The Magician And The Cardsharp


Despite the Depression’s hobbling of other professions, Kennedy could still find steady work. He ran a regular poker game on Randolph Street with a partner named Midnight Underwood. And because Pleasant Hill was a division point for the regional train lines, there were always plenty of salesmen and others staying the night, eager to get into a game at the Tucker Hotel on Cedar Street or above the pool hall on First. If the poker action was thin, Kennedy could always join one of the floating craps games, which were plentiful in back alleys, in rail-depot sheds, even at farm sales. In those days, gambling was as much a part of Cass County as the fertile, rolling land that gave Pleasant Hill its name.

Kennedy also regularly made the short trip up to Kansas City, climbing into his Ford Model A coupe and driving the 25 miles to a city that by 1932, in the grip of the legendary political boss and horseracing addict Tom Pendergast, was a nationally known center of gambling action. There he could easily find all-night games, mingle with local and out-of-town card hustlers, and stop in at the K.C. Card Company, one of the country’s leading purveyors of gambling equipment both fair and foul.

Despite his unorthodox profession, and his apparent ability to make a steady living at it, Kennedy clearly wasn’t rich. And unlike many gamblers, he never dressed in a flashy manner, preferring to wear what amounted to a kind of uniform for him: a light-colored button-down shirt, dark work pants, and a plain felt hat. These were clothes that could serve him in both the city and the country. With family all over the area, and an easy, genial manner, Bill, as most in Pleasant Hill called him, fitted in and was accepted by townsfolk. But they wouldn’t go near him at a card table. Earl Mitchell, who died last year at the age of 85, had gotten to know Kennedy when he would stop to gas up his Ford at Earl’s father’s filling station. Mitchell summed up the prevailing wisdom of the time: “He was a gambler. He knew when to and when not to.”


What Mitchell and most others in Pleasant Hill did not know was that in addition to his long nights, Bill Kennedy was putting in a lot of grueling hours during the day. One who did occasionally see Kennedy work in the daytime in the early thirties was Ralph McDonald, who is now 84. As a teenager, he had dated Kennedy’s niece May, the daughter of Kennedy’s sister Ruby, and when McDonald went to fetch her, he often saw Bill sitting at a table with a deck of cards in his hand, facing a mirror. “He sat in front of the mirror and dealt cards hour after hour after hour,” McDonald recalls.
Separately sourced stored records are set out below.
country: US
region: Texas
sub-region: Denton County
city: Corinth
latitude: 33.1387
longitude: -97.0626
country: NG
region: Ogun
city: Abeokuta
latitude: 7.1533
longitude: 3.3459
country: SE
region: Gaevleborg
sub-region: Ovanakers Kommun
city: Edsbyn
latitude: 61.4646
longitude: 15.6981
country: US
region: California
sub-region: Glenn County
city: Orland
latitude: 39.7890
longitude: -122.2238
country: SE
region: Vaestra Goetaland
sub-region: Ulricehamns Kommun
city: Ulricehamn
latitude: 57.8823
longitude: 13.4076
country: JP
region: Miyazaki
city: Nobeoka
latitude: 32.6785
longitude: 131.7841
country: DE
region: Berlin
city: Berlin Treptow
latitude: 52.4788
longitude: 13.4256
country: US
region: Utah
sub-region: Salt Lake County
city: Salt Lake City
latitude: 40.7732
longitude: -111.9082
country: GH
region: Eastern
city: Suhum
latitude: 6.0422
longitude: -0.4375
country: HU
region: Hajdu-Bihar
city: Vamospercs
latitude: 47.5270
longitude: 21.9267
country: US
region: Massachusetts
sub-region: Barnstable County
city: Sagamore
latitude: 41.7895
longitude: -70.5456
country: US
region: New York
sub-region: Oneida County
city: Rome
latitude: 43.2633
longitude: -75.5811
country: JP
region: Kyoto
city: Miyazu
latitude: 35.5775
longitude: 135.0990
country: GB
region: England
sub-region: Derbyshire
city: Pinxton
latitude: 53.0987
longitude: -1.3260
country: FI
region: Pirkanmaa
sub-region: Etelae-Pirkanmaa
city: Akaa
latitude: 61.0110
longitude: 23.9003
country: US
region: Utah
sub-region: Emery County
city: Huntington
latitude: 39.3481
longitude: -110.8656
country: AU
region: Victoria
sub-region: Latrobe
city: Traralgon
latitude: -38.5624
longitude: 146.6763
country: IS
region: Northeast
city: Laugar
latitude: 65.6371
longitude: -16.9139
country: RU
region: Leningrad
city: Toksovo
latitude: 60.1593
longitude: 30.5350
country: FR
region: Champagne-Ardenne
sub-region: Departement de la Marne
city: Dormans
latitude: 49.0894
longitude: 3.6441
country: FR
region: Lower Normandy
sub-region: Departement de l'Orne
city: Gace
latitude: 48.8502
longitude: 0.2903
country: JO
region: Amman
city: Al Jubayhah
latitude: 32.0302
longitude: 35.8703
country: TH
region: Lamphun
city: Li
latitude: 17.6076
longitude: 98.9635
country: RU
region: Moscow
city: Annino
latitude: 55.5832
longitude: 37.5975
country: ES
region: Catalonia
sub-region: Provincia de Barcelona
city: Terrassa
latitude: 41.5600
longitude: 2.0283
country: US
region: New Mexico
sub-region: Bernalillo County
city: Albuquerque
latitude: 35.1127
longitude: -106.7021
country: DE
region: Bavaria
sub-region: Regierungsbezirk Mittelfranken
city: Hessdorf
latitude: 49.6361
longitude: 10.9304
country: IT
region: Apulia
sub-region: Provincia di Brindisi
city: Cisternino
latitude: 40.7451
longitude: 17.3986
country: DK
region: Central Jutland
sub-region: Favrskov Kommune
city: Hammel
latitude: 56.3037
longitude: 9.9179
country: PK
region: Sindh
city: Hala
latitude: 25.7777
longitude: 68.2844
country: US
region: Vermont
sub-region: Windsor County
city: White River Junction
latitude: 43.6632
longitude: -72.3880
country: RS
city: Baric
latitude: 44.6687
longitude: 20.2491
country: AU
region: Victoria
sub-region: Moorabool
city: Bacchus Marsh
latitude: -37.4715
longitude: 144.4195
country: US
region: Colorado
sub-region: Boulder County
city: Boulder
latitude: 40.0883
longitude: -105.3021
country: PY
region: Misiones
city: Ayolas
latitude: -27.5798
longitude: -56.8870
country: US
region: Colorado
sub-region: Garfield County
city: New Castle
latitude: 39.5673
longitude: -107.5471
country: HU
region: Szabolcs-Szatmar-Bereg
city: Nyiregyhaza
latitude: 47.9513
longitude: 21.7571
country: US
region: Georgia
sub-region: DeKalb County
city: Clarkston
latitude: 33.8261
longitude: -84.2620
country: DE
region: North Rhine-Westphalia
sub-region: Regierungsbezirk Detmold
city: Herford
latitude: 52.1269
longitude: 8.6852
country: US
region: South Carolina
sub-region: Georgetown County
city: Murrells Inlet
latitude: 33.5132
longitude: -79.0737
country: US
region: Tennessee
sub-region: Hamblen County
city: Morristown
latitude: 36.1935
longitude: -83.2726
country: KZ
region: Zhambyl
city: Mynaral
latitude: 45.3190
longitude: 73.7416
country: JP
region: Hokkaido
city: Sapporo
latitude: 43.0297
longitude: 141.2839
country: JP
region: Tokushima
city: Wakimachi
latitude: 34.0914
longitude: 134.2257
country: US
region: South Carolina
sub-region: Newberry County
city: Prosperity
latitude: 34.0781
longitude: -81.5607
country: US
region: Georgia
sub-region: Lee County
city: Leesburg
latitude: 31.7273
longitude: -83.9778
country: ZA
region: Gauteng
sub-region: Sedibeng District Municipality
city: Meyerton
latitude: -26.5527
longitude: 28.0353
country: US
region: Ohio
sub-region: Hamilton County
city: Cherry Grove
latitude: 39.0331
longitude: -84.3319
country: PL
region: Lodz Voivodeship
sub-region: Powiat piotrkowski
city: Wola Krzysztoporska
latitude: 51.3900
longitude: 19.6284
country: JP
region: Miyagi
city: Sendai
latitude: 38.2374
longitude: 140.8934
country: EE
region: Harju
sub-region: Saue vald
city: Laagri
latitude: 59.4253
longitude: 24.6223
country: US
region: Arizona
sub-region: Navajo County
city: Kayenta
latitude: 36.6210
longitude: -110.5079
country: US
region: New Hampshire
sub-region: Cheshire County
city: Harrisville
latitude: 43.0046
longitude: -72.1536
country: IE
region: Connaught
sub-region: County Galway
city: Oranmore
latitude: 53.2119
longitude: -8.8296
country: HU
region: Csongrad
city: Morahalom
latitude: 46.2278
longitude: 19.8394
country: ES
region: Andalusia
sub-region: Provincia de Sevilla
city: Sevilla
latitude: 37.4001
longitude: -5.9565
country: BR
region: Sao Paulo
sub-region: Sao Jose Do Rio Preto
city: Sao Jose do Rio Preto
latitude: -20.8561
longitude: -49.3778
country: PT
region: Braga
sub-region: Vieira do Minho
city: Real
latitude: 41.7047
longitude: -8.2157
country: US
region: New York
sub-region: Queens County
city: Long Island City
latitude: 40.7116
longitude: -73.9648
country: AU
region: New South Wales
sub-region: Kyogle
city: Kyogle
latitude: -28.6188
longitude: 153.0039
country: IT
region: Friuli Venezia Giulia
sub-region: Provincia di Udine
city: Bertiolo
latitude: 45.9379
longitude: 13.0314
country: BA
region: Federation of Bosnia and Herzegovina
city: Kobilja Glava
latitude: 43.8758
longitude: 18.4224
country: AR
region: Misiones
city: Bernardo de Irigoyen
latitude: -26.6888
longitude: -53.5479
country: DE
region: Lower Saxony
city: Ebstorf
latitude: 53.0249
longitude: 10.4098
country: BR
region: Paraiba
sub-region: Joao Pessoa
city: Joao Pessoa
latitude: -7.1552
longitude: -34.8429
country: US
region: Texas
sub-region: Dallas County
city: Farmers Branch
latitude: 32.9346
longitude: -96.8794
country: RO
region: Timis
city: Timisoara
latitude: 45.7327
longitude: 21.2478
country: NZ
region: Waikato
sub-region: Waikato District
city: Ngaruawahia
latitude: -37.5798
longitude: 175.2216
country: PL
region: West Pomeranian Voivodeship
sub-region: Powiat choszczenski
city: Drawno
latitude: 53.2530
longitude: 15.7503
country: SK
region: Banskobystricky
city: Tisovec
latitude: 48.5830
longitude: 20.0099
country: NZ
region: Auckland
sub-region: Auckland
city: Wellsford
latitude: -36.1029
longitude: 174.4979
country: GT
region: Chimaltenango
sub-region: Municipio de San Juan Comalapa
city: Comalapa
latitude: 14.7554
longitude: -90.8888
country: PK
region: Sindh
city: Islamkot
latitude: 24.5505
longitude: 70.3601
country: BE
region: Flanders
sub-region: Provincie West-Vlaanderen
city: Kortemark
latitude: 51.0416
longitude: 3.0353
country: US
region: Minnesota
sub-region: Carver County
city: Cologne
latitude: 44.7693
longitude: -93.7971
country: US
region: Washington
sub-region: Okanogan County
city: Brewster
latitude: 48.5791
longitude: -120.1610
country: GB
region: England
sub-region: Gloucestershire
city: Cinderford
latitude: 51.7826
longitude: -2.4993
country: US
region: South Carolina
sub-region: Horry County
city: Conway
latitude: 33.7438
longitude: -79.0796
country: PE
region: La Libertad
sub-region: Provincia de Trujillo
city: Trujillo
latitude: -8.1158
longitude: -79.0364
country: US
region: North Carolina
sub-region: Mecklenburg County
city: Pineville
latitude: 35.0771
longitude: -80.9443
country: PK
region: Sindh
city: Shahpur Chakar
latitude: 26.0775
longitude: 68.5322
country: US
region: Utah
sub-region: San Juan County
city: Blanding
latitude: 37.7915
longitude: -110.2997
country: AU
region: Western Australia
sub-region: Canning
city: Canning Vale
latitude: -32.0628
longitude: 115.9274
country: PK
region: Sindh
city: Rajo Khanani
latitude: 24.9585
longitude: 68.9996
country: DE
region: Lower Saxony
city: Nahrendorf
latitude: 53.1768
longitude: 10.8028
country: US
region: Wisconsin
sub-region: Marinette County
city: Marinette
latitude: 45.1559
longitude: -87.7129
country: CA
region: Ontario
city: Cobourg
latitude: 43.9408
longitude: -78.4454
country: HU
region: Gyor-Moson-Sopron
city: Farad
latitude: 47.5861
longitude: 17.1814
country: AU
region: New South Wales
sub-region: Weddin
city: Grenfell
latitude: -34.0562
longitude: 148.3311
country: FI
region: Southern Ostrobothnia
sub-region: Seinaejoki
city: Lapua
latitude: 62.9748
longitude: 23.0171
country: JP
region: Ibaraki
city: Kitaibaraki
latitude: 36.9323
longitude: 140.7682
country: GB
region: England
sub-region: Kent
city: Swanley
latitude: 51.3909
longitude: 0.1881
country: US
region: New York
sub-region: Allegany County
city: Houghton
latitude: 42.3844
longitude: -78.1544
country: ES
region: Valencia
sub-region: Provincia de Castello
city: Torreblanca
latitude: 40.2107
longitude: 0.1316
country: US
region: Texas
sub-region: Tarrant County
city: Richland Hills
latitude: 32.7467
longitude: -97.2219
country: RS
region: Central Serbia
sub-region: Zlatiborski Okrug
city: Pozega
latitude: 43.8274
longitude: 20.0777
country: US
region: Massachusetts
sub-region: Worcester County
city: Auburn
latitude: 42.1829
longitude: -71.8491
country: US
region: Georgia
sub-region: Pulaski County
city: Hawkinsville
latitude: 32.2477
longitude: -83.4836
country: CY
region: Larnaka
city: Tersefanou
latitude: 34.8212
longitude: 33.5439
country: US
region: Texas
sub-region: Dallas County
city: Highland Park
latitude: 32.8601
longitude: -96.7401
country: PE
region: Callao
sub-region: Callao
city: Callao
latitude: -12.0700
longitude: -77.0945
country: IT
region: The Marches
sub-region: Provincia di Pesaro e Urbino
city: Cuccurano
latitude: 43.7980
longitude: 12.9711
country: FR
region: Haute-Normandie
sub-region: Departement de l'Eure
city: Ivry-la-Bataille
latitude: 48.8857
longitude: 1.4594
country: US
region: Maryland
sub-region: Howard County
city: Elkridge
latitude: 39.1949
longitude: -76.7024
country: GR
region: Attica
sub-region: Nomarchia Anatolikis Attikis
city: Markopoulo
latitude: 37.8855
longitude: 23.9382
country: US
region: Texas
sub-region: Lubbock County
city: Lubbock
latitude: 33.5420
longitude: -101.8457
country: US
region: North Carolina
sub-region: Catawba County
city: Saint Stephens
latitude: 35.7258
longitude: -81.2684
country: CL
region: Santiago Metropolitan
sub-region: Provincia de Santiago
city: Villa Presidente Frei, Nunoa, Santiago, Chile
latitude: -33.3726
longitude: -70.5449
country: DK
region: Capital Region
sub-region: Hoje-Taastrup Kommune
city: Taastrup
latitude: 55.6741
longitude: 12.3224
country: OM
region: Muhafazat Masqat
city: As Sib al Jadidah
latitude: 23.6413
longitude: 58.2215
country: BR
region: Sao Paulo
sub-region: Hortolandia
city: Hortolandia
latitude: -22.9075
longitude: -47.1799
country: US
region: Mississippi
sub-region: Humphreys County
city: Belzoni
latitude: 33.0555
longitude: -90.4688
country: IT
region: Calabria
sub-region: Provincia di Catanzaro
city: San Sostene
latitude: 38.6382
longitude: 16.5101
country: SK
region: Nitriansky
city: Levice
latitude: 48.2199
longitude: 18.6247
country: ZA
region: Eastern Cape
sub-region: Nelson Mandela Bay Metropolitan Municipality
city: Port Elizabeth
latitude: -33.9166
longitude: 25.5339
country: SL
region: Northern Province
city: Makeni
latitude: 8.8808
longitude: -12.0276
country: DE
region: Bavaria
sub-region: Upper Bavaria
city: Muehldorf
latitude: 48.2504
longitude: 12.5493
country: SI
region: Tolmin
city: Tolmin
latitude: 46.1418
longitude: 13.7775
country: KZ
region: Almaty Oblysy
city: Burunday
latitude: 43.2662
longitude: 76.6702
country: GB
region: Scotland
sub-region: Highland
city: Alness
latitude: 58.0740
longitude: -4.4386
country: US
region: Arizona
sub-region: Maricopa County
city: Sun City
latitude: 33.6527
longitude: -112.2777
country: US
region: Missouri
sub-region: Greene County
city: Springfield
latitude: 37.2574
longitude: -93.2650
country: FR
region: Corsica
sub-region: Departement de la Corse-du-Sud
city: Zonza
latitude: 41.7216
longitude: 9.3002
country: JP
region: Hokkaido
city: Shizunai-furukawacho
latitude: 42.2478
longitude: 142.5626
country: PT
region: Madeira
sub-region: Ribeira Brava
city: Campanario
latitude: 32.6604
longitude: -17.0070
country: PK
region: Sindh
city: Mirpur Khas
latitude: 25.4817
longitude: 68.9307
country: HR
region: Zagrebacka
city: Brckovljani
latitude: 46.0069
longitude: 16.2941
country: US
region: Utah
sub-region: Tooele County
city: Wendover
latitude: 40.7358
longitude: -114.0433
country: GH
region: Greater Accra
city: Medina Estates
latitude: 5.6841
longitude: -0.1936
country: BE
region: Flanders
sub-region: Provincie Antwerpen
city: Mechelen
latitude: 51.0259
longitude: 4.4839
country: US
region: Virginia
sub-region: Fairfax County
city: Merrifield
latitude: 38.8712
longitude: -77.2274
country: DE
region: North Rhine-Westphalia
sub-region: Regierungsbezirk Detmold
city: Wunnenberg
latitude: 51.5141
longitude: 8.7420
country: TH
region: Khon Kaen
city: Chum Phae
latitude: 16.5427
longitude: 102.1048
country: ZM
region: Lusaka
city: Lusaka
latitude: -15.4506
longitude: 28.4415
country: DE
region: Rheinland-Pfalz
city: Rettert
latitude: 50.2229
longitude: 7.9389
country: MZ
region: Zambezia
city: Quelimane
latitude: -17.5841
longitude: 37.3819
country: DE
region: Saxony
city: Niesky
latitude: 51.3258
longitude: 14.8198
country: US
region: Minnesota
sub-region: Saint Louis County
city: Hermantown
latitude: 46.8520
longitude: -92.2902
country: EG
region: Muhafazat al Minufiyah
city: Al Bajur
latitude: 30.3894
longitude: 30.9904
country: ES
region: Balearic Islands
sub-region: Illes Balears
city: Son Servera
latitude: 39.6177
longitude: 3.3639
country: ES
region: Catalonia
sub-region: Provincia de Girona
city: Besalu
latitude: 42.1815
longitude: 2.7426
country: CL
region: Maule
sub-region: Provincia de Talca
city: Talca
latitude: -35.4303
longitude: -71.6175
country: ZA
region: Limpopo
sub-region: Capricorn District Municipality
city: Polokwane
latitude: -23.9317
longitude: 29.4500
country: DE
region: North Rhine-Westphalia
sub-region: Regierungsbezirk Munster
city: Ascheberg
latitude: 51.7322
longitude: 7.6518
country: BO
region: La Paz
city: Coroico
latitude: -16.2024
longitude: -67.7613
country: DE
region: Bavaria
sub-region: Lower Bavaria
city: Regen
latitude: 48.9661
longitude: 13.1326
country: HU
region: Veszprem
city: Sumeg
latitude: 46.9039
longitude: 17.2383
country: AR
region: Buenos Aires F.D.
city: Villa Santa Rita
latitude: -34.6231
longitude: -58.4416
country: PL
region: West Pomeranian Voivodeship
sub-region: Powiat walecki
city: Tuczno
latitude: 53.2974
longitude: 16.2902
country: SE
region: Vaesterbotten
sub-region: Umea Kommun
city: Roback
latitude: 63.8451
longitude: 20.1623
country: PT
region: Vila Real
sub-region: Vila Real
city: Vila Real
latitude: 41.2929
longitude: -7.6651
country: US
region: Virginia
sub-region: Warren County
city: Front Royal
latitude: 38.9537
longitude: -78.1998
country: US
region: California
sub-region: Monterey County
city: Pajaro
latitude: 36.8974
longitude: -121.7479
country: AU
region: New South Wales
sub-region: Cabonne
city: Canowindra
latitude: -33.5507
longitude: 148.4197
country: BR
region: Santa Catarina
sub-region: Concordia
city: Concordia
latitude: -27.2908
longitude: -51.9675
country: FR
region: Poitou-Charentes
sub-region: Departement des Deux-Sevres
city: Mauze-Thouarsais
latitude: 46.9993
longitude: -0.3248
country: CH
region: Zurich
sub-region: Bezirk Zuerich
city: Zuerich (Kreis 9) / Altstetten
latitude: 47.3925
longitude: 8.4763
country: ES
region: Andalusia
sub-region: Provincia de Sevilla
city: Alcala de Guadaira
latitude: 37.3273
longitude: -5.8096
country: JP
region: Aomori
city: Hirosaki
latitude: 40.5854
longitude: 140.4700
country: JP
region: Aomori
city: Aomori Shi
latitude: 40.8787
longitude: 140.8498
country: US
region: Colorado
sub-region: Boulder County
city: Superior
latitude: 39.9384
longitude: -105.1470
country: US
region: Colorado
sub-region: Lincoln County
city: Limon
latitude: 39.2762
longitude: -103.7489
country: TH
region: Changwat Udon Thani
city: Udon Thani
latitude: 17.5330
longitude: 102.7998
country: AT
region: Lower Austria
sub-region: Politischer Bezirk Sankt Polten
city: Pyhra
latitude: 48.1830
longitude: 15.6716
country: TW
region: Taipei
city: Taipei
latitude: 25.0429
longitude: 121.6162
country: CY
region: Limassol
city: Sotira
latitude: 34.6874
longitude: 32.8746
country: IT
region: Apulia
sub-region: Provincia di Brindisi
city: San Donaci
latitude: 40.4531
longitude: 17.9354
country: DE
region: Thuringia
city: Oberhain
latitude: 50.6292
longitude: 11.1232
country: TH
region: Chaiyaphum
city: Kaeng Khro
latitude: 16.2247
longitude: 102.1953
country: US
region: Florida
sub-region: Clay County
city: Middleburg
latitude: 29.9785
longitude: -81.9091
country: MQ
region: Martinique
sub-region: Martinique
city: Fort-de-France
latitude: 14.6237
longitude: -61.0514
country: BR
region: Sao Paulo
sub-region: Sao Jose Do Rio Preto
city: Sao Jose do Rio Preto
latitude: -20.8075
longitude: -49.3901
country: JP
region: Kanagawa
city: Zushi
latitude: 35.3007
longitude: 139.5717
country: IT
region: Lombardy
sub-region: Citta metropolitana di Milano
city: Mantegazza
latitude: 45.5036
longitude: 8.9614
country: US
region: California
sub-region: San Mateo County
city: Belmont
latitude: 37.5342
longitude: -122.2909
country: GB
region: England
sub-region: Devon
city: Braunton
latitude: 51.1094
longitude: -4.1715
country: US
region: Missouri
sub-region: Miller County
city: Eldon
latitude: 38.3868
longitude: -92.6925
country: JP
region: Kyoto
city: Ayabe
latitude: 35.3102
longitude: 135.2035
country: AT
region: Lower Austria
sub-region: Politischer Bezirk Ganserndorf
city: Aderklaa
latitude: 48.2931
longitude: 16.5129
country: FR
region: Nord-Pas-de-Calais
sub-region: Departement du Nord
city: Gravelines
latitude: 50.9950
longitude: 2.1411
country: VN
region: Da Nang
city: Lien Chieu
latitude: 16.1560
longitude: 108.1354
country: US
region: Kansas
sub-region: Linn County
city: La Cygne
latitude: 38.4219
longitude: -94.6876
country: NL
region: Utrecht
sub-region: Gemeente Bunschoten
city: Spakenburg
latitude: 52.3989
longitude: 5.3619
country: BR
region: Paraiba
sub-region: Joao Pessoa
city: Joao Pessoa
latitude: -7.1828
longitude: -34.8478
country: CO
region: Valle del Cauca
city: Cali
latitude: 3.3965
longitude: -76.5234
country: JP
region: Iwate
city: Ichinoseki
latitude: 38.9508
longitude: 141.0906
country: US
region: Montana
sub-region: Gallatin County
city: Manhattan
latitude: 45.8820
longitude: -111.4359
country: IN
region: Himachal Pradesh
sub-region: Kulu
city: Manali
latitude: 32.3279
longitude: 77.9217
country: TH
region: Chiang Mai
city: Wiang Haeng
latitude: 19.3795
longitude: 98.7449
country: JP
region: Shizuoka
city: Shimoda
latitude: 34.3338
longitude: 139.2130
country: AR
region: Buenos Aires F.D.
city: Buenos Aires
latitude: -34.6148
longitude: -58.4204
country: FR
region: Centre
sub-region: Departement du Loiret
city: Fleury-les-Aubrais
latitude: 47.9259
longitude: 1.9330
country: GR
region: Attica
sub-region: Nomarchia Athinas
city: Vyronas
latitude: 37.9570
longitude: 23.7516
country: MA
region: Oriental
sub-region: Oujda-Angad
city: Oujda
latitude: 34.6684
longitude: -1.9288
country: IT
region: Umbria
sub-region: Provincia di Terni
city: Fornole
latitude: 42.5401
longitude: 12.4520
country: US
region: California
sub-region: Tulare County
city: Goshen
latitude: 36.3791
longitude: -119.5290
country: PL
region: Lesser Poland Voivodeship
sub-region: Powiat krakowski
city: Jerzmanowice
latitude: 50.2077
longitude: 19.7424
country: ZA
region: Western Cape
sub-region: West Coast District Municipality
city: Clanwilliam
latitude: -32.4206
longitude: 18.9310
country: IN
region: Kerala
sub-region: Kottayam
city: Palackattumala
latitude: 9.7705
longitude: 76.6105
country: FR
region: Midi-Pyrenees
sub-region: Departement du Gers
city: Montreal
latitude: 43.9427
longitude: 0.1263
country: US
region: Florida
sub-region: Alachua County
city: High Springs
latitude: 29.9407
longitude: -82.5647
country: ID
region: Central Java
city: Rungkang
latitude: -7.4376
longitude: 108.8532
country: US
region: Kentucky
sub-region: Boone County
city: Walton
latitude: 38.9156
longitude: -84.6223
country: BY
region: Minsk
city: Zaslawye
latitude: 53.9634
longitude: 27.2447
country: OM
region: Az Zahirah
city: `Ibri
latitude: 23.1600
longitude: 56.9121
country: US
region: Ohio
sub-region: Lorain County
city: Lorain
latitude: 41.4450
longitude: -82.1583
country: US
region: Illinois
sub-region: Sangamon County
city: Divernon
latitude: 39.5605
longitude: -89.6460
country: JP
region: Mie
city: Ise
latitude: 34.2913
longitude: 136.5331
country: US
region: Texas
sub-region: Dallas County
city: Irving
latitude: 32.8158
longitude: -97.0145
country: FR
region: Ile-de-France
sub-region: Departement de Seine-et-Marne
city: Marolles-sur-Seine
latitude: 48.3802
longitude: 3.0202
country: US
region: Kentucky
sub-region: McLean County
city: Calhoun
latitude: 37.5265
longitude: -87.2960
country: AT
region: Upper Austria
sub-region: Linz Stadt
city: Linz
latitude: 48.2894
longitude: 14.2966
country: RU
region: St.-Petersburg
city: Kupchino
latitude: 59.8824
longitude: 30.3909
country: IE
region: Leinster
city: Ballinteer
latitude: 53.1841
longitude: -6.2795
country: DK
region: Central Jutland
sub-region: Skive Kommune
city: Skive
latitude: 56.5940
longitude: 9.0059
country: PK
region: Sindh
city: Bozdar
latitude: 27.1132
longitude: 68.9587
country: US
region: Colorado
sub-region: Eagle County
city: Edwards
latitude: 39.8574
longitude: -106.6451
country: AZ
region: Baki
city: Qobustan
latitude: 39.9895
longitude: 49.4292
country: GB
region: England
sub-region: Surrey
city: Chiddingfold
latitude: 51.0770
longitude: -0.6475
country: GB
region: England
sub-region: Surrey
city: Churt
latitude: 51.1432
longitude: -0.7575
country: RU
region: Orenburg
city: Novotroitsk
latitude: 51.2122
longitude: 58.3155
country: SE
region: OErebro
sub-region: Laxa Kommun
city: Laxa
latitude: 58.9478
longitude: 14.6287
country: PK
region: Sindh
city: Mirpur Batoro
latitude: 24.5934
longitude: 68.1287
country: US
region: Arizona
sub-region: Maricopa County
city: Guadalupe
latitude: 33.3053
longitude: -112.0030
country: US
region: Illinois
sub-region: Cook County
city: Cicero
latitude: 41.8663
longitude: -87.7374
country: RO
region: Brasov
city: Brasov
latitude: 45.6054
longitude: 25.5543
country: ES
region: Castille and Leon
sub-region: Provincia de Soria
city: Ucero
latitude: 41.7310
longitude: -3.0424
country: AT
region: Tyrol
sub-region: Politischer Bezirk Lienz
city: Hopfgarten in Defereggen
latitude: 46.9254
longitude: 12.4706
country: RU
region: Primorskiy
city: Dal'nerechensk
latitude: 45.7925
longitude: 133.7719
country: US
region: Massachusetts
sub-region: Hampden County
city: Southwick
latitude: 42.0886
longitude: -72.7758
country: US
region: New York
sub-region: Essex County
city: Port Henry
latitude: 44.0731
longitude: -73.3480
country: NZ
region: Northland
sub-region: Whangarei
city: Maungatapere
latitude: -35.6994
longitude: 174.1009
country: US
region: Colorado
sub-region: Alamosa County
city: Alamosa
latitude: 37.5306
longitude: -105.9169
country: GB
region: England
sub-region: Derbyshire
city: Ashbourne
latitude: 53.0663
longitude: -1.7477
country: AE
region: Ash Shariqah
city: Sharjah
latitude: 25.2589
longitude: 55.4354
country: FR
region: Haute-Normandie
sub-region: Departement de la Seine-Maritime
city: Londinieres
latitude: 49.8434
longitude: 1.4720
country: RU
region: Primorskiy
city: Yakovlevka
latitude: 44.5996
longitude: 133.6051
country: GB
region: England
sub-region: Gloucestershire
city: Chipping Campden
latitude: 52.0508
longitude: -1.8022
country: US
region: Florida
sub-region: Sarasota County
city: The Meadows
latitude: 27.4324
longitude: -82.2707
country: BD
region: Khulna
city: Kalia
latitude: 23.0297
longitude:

The image remains vivid almost 70 years later. Kennedy was practicing, working at something. “He’d deal you any card you’d want,” McDonald remembers. “He was good.”

For Vernon, hearing a report of the center deal deal was like Ahab sighting the white whale. The center deal was the ultimate move, the one that lay beyond even his exquisite dexterity and ingenuity. None of the top card men of the day could do it, though one, the Chicago magician J. C. Sprong, had been writing Vernon for years (his sign-off was “for pure sleight of hand”) to report rumors of a center dealer somewhere in the Midwest. He once offered Vernon $100 if he could turn up anything, but Vernon had never come close and had all but written off the deal as a fairy tale. Yet now, suddenly, here was a working sharp telling him of a man in the next city who had mastered the impossible.

To understand Vernon’s obsession, one has to return to The Expert at the Card Table . Erdnase made no mention of a center deal, but he devoted considerable space to the innocent cut. As any experienced cardplayer knows, rule and tradition require the dealer to offer the deck to the player on his right for a cut before dealing. This routine proffer is considered insurance against false dealing, and Erdnase made it plain that cheaters considered it a huge problem. Even if a sharp could deal the second or bottom card flawlessly, he would still have to beat the cut or his precious cards would be buried in the center. To get around the cut, a sharp requires either a confederate to his right or still more difficult and risky sleights—like the shift, which reverses the cut, or the palm. For the lone cheater, Erdnase concluded, the cut was “the bête noire of his existence.”

But a polished center dealer would conceivably have nothing to fear. He could offer the deck for a clean cut, gather it back up, and blithely fetch his desired cards from the center. He would, in the card cheats’ succinct phrase, “get the money.” Vernon knew the theory, but he also knew the logistical obstacles. Second and bottom dealing called for advanced technical proficiency and granite nerve. Professional common sense told him the center deal was probably out of the question. Still, the only logical course of action now was to ditch the silhouettes, get to Kansas City, find this sharp, and have a look.